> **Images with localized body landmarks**
########################################

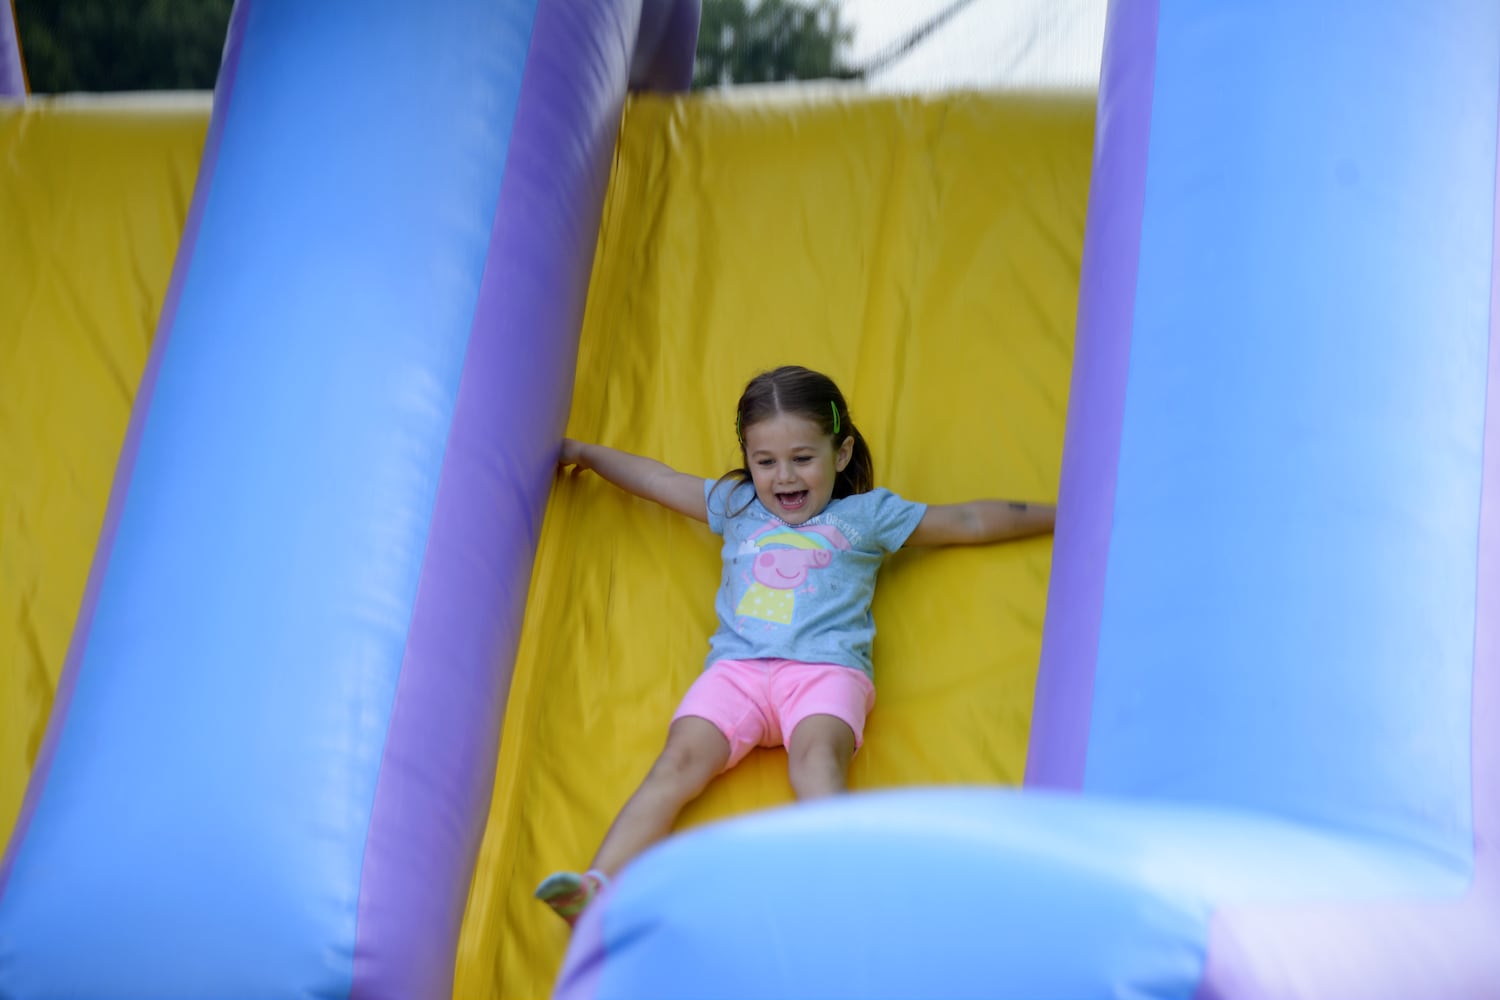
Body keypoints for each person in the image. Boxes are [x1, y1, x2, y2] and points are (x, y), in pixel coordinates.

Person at [535, 365, 1056, 926]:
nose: (784, 477)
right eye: (766, 462)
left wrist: (1064, 515)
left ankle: (841, 892)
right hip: (735, 673)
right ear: (748, 459)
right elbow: (659, 481)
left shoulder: (865, 517)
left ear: (841, 451)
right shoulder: (737, 506)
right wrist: (585, 453)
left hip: (823, 673)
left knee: (815, 763)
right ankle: (596, 886)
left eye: (803, 458)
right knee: (677, 761)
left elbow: (970, 520)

########################################

> **YOUR ASSIGNMENT**
Go through the records above and return every line that holds the string "left".

> **COMPLETED TASK**
left wrist: (1064, 515)
left ankle: (841, 892)
left shoulder: (865, 517)
left ear: (841, 451)
left hip: (823, 673)
left knee: (815, 763)
left eye: (803, 458)
left elbow: (970, 520)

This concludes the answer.